Only 52 percent of Full-Time Workers of Color Earn Enough to Make Ends Meet

FOR IMMEDIATE RELEASE
Nov. 18, 2014
Contact: Kathy Mulady, communications director
kathy@allianceforajustsociety.org

Only 52 percent of Full-Time Workers of Color Earn Enough to Make Ends Meet

Just 57 percent of women and 42 percent of Latino workers earn enough working full time to cover their basic needs

SEATTLE — During this season of abundance, many full-time workers across America don’t earn enough for a single person to survive, much less to support a family. The staggeringly low percentage of women and people of color who earn a living wage is especially troubling.

“Equity in the Balance,” a report by the Alliance for a Just Society released today, details just how few women, people of color, and non-citizens in the U.S., working full-time, make a living wage — that is, earn enough income to cover basic expenses.

Only 61 percent of all full-time workers earn a wage that allows a single adult to make ends meet. Only 57 percent of women, and just 52 percent of people of color make a living wage. Just 42 percent of Latino workers earn enough to make ends meet. Among non-citizen workers, only 38 percent earn more than $15 per hour.

“A system that unjustly and persistently leaves people of color over-represented in low-wage work is economic racism,” said LeeAnn Hall, executive director of the Alliance for a Just Society. “Policies that keep women over-represented among low-wage workers is gender discrimination.

“It’s time to increase the national minimum from a $7.25 poverty wage to $15 an hour to ensure that full-time work pays enough to do more than barely survive, and so our families and economy can thrive.”

“Equity in the Balance” is a groundbreaking report, said Dorian Warren, associate professor of political science at Columbia University.

“No one in the country is talking about economic racism – and here, in this report, are the numbers that clearly illustrate its existence and its impact,” Warren said. “When people talk about poverty, race has disappeared from the conversation. The economy and race have become uncoupled in our country.”

Policies and practices in the U.S. have perpetuated low wages in jobs and industries where women and people of color primarily work. 

“ ‘Equity in the Balance’ provides a stark national picture of what we’ve been seeing over the past decade in the restaurant industry, one of the largest private-sector employers in the nation. Women and people of color bear the brunt of the country’s growing income inequality gap,” said Saru Jayaraman, director of Restaurant Opportunities Centers United.

“Increasingly, the only jobs available to all people are low-wage jobs,” Jayaraman said. “The difference for women and people of color is that they are never able to move out of these jobs and into positions that will allow them to support their families.”

Women of color struggle even more, and are forced to make difficult choices to provide for their children.

“For the first time in history in the U.S., women make up half of the paid labor force.  Many of them are moms who are either the sole breadwinner or the primary breadwinner for their families,” said Kristin Rowe-Finkbeiner, executive director of MomsRising.

“Women’s incomes are essential to family economic security – and that economic security is critical to our nation’s overall economic health. That’s our modern reality,” said Rowe-Finkbeiner.

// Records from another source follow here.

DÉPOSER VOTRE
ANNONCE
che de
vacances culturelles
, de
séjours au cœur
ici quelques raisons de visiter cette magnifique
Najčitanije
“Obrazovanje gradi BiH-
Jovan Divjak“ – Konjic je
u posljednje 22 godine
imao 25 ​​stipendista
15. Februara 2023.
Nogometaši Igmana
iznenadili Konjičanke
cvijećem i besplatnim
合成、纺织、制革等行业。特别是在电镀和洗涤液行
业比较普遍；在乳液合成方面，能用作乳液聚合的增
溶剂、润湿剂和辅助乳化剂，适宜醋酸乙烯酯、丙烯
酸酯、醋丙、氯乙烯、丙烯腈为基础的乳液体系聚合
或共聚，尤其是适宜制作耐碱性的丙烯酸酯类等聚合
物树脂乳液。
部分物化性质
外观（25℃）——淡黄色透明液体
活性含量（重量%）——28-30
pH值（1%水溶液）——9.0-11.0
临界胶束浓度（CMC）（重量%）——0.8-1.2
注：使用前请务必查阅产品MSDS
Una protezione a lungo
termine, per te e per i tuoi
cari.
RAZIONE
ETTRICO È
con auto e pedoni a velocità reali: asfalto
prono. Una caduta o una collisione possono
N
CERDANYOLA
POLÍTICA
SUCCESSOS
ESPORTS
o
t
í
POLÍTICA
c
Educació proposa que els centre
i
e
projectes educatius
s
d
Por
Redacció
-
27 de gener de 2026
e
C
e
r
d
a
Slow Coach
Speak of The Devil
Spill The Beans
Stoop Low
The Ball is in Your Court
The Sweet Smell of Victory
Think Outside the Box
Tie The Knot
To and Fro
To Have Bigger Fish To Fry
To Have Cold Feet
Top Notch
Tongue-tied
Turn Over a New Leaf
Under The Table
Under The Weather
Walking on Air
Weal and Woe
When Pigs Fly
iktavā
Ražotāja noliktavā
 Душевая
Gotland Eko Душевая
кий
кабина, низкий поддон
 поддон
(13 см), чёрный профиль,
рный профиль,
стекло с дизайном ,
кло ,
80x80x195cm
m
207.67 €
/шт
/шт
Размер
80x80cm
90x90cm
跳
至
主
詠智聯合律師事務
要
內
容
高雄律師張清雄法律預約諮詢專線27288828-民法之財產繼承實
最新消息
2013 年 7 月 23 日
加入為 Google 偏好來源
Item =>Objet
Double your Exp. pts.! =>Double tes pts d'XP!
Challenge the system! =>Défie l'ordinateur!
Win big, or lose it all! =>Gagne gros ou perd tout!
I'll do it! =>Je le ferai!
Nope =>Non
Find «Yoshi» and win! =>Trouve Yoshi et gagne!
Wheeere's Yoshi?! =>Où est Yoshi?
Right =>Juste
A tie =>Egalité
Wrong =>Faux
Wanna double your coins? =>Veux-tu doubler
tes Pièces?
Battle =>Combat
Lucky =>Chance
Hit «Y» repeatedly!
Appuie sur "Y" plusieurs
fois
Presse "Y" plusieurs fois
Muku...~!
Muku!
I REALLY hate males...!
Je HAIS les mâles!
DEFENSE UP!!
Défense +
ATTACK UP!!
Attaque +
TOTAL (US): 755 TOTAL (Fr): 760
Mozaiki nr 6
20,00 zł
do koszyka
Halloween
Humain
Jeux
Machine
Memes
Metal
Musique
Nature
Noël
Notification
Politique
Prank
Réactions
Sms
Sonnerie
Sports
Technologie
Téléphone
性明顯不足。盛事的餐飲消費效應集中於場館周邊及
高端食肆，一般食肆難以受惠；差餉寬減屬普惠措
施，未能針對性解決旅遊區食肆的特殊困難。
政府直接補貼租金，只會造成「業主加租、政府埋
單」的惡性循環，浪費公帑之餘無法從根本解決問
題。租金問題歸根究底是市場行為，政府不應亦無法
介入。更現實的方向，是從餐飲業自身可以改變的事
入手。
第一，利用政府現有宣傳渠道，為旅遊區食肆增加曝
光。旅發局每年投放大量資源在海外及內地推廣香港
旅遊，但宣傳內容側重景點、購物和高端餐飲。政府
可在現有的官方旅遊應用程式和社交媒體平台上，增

“Equity in the Balance” is the second report in the 2014 Job Gap Economic Prosperity Series. Alliance for a Just Society has produced Job Gap studies on jobs and wages since 1999.

Data from the Alliance’s Job Gap Study figure prominently in debates on minimum wage, paid sick days, payday lending, Medicaid and other family economic issues.

Here is a summary of the recommendations in the report:

 

  • Increase the federal minimum wage. Wages should provide enough for workers to more than make ends meet. A $15 national minimum wage would approach  a living wage covers basic expenses and sets aside some savings for emergencies.
  • Eliminate the federal tipped minimum wage that has been stagnant at $2.13 per hour for over 20 years. That is not a formula for economic prosperity.
  • Invest in state and federal safety net programs, such as childcare assistance. Until there are enough living wage jobs to go around for all household types, families will continue to face tough choices.
  • Guarantee paid leave that includes maternity leave and parental leave to care for sick children. Many workers risk losing their jobs or income, if they are too sick to come to work or if they need to care for a sick child.
  • Unionize occupations and industries that pay the lowest wages, including fast food, home care and farm work to help women and people of color earn increased wages and benefits.
  • Prohibit pay secrecy and encourage transparency. When employers either formally or informally discourage or even forbid employees from sharing wage information, it leaves employees unaware that they are being underpaid.
  • Expand and Strengthen Social Security: Because women and people of color earn less, they are less able to save for retirement and forced to depend solely on Social Security.
 Alliance for a Just Society is a national policy, research and organizing network with 14 state affiliates, that focuses on health, racial and economic justice.